Your boyfriend may well be feeling guilty about having split with his daughter's mum and is bound to indulge her more because of this.
There are a number of gentle steps you can take to repair what may seem like an impossible situation right now:
- Firstly, it's important to realise that almost every potential step-parent will go through exactly what has happened to you at some time during their relationship.
- You must ensure that you allow your boyfriend enough quality time with his daughter alone, to reassure her of his unconditional and enduring love for her, while also gradually easing yourself into fun days out together, where you can get to know her better. The weekend away, especially with your parents in tow, may have been a step too far, too soon.
- You and your boyfriend must work together and agree on a few simply ground rules, while agreeing to support each other through this transition process.
- Make sure that your boyfriend gently emphasises to his daughter that you are a couple, while also giving her the reassurance that she needs. This will help his daughter come to terms with the permanent nature of your relationship.

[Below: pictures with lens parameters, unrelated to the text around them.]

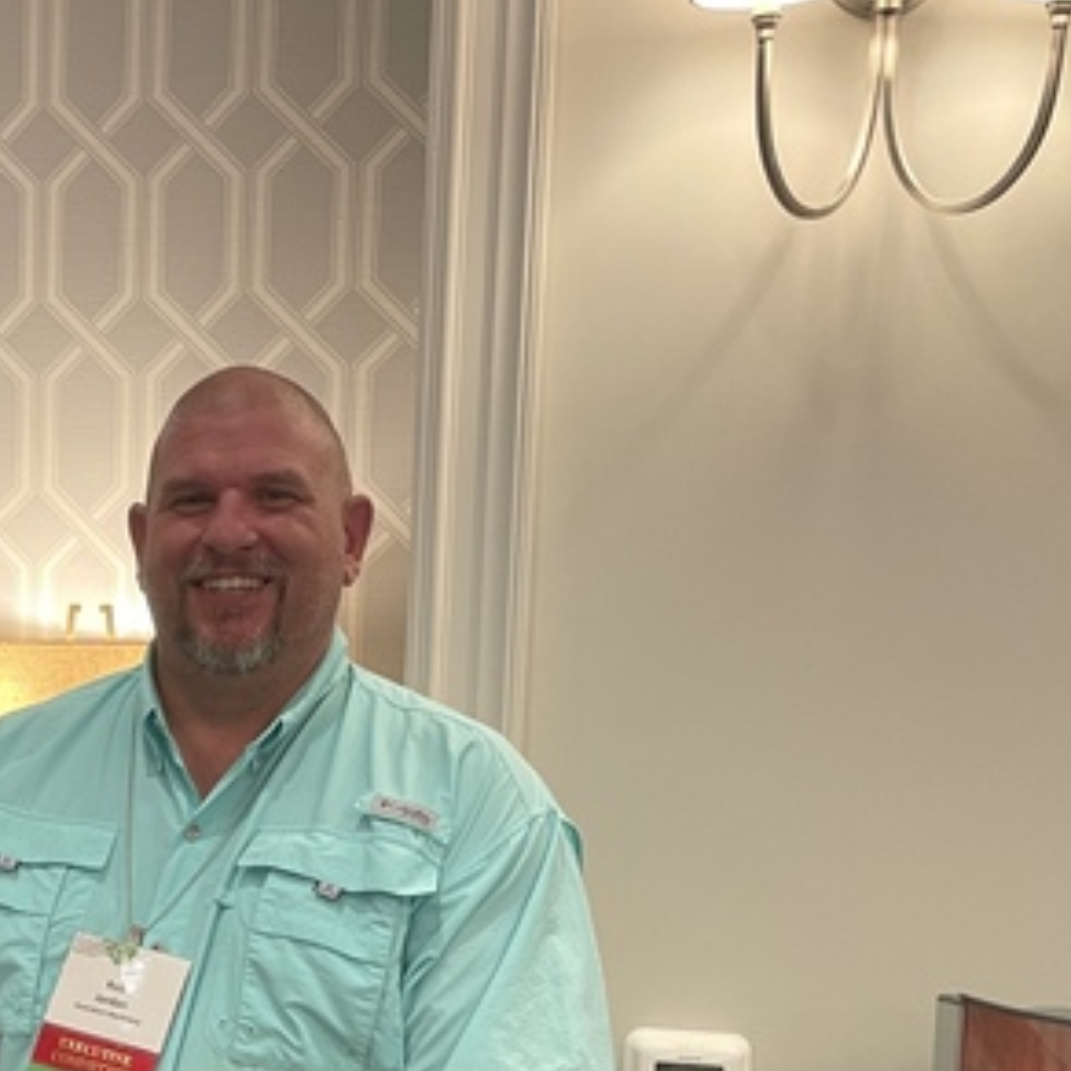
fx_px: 1925
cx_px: -29
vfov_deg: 30.3
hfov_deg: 28.9
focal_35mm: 55
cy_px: 875
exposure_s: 1/60
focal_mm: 4.2
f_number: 1.6
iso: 160
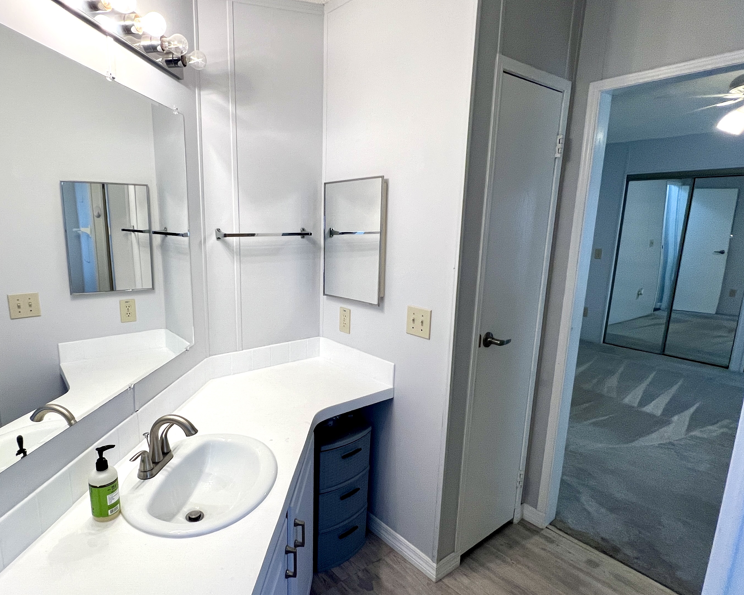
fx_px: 418
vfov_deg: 70.8
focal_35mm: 19
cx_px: 308
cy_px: 309
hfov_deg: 82.6
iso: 125
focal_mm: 1.57
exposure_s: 1/120
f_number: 1.8
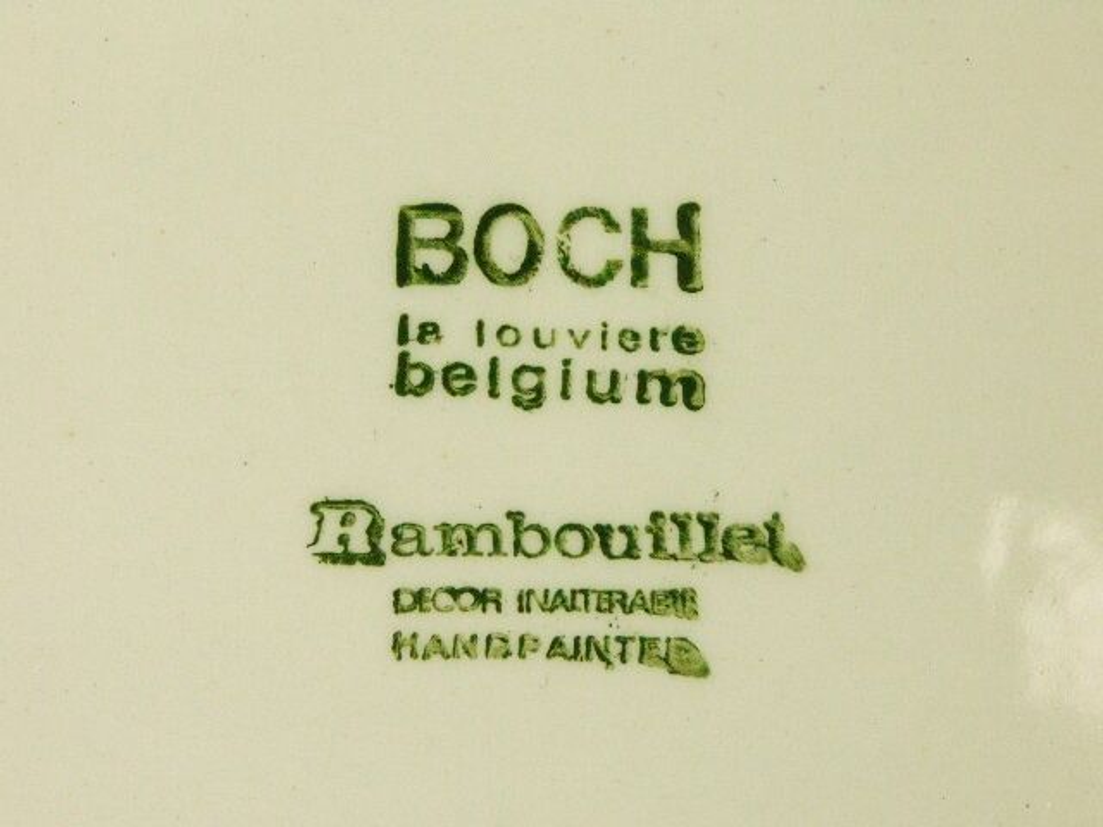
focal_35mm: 200
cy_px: 414
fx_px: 6373
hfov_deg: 9.9
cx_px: 552
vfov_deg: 7.4
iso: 200
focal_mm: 50.69
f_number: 7.1
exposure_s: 1/125
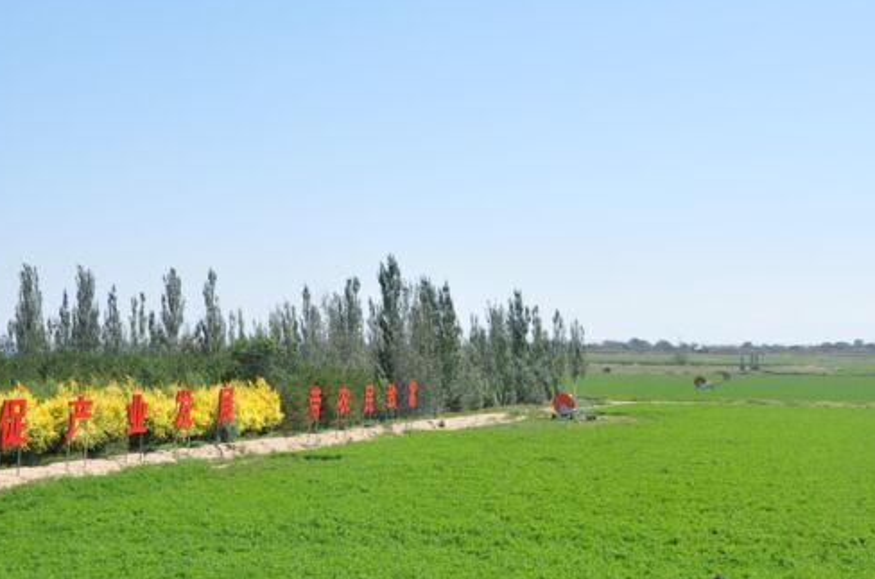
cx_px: 502
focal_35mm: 60
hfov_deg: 33.4
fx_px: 1455
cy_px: 279
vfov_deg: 22.5
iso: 250
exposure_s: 1/400
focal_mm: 30
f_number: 10
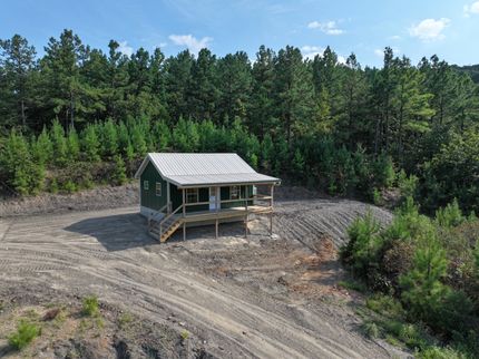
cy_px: 180
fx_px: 332
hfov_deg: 71.6
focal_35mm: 24
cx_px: 240
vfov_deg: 56.8
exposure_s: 1/2500
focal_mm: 12.29
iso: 180
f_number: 2.8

- Try not to let her behaviour upset you in front of her – walk away from difficult times or change the subject to something you might do together that she likes. It's important that while she feels secure and cared for, that she doesn't start to control the situation by seeing the effect that she has on you.
- Have a quiet word with your parents and get them to understand that while this may be a difficult situation at the moment, you and your boyfriend are working together to resolve the tension and that if they are to carry on seeing her, they must abide by the steps that you have agreed to repair the problem.
I stupidly looked through my ex girlfriend's drawers when she was out and found that she had loads of photos of her previous boyfriend. I know that she was in love with this guy and I don't see why she should keep all this stuff. We had a blistering row and she said it was none of my business and that I shouldn't have looked through her things. I suppose I can be the jealous sort – but I do think that all traces of an ex should go before dating someone else. What do you think? I don't want to make the same mistake again.
Leaving someone alone in somewhere as personal as your home is really a question of trust and there is no doubt that you violated that trust by rifling through your ex-girlfriend's belongings. She was justifiably hacked off I'm afraid.
However, I think this is more about your insecurity and need for reassurance. Firstly you need to understand that ex-boyfriends make up part of a woman' emotional CV and unless a relationship ended up in bitterness or acrimony, it is quite natural for a woman to keep old photos and other memorabilia and it neither means that she is still in love with him or would prefer to be with him rather than you.
In fact, holding onto memories in the form of letters and photos is a healthy sign. It shows that rather than destroying all evidence of previous relationships in anger or bitterness, that they are kept with acceptance and affection. If she had kept all the ticket stubs and restaurant receipts or had framed pics of him on show in her home, then that might be a greater indication that she wasn't over him.
You need to develop a little more self-confidence in your relationships and concentrate on the here and now, not what went before. It's also important to respect someone else's privacy rather than rifle through their belongings, almost looking for an excuse to find something that will justify your jealousy. If you feel that jealousy is an issue, or has affected your relationships in the past, then think about buying one of the excellent self-help guides that are around, to get you through this more easily.